OpenRelief is crowd-sourcing a drone. The organization is creating a UAV that can help with disaster relief. The miniature plane, built mostly from off-the-shelf components such as fiberglass, has a 5.5-foot wingspan and weighs less than 7 pounds. It will use advanced image processing systems to identify things like roads, smoke, and people, and record what it sees. Equipped with an open-source system called ArduPilot Mega, the UAV can be easily controlled using GPS and IMU sensors—electronic devices that can also measure an area's radiation levels and weather.
Columbia University architecture students Anna Stork and Andrea Sreshta have created an inventive and resourceful way to illuminate a disaster zone: the LuminAID, a solar-powered inflatable LED that's waterproof and floats, which makes air distribution easy. There are also no movable parts, and each LuminAID can provide light for up to three years without replacement. An added bonus: The inflatable case softens the harsh LED light. LuminAID costs from $18.95 to $26.95, and the creators have distributed them in 10 countries so far.

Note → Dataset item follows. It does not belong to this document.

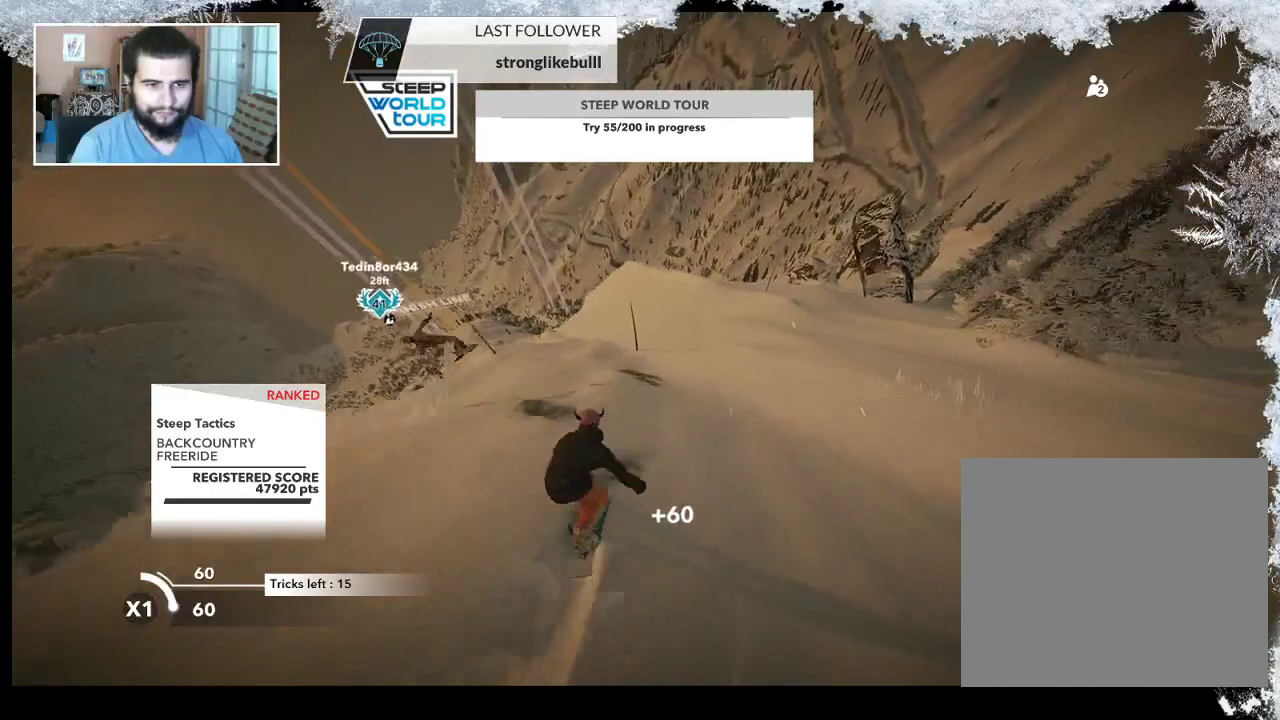
{"buttons": [], "left_stick": "left", "right_stick": "center", "events": [[467, "left_stick", "left"]]}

Pure drinking water is a precious resource after a disaster. And while there are numerous filters on the market, the ease and simplicity of Chinese engineer Chao Gao's C-Water prototype, which took second place in Designboom's 2010 Incheon International Design Awards, makes it great for an emergency. Placed on the ground or in water, Gao's lightweight collapsible device accumulates water vapor inside its filter. The sun then heats the vapor—which eventually condenses on the roof of C-Water—and purifies it. Two days later—after exposure to the sun has killed nearly all the microbes—the H20 is safe to consume.

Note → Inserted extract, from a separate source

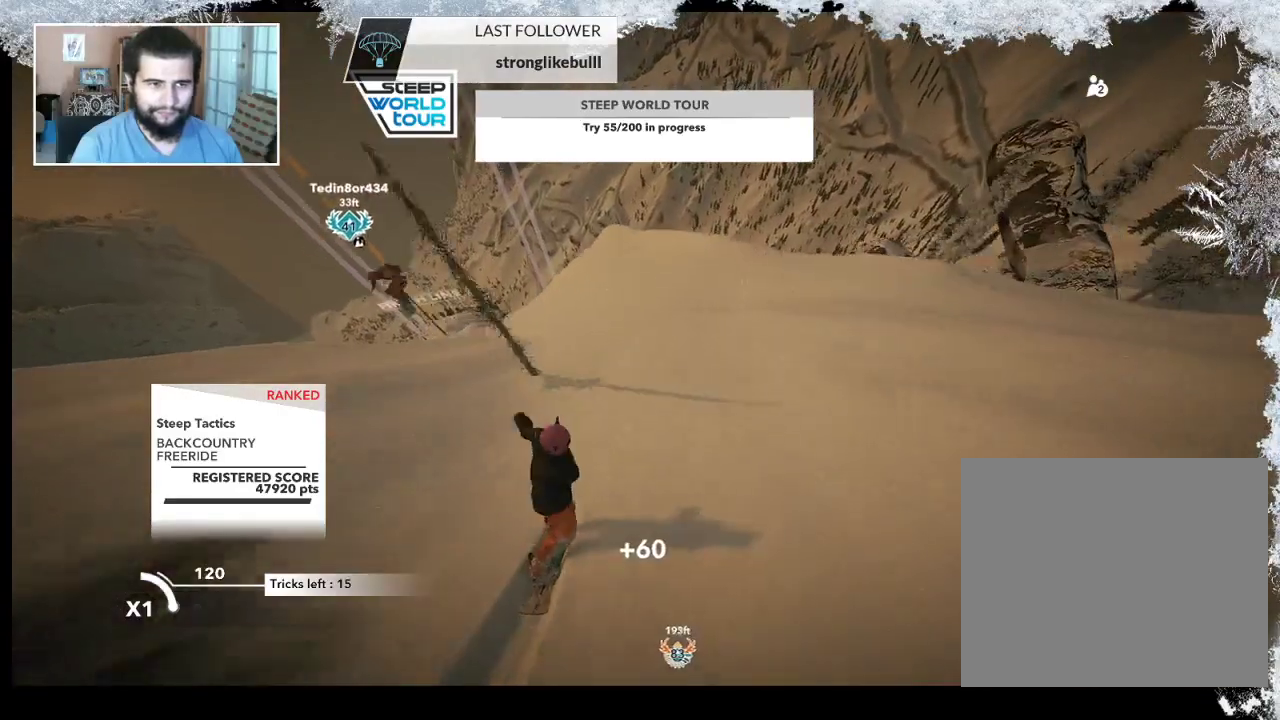
{"buttons": [], "left_stick": "center", "right_stick": "center", "events": []}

Incredibly compact, the Healing Bench converts from a backpack to an operating bench, and it even holds a blanket and medical kit so that emergency workers can carry important tools to disaster sites hands-free. It’s made with the same materials and construction as a kayak so that it’s durable and able to float. Read more at here
One of the most difficult tasks of disaster relief has always been providing clean drinking water. This need became clear to Engineer Tricia Campos-Markman in 2005, when Hurricane Katrina and the Southeast Asian Tsunamis inspired her to come up with a practical and cost-effective water treatment system. The result was the DayOne Bag. Combining the functionality of a Camelbak-esque system and the water purification technology of P&G, you can literally watch as a purifying packet coagulates the harmful substances in the water and cause it to sink to the bottom, leaving 10 liters of clean drinking water. This simple and effective invention immediately caught the eye of the US Navy, who tested it with the Thai Military and ranked it #1 in “Water Purification Performance” and “User Operations.”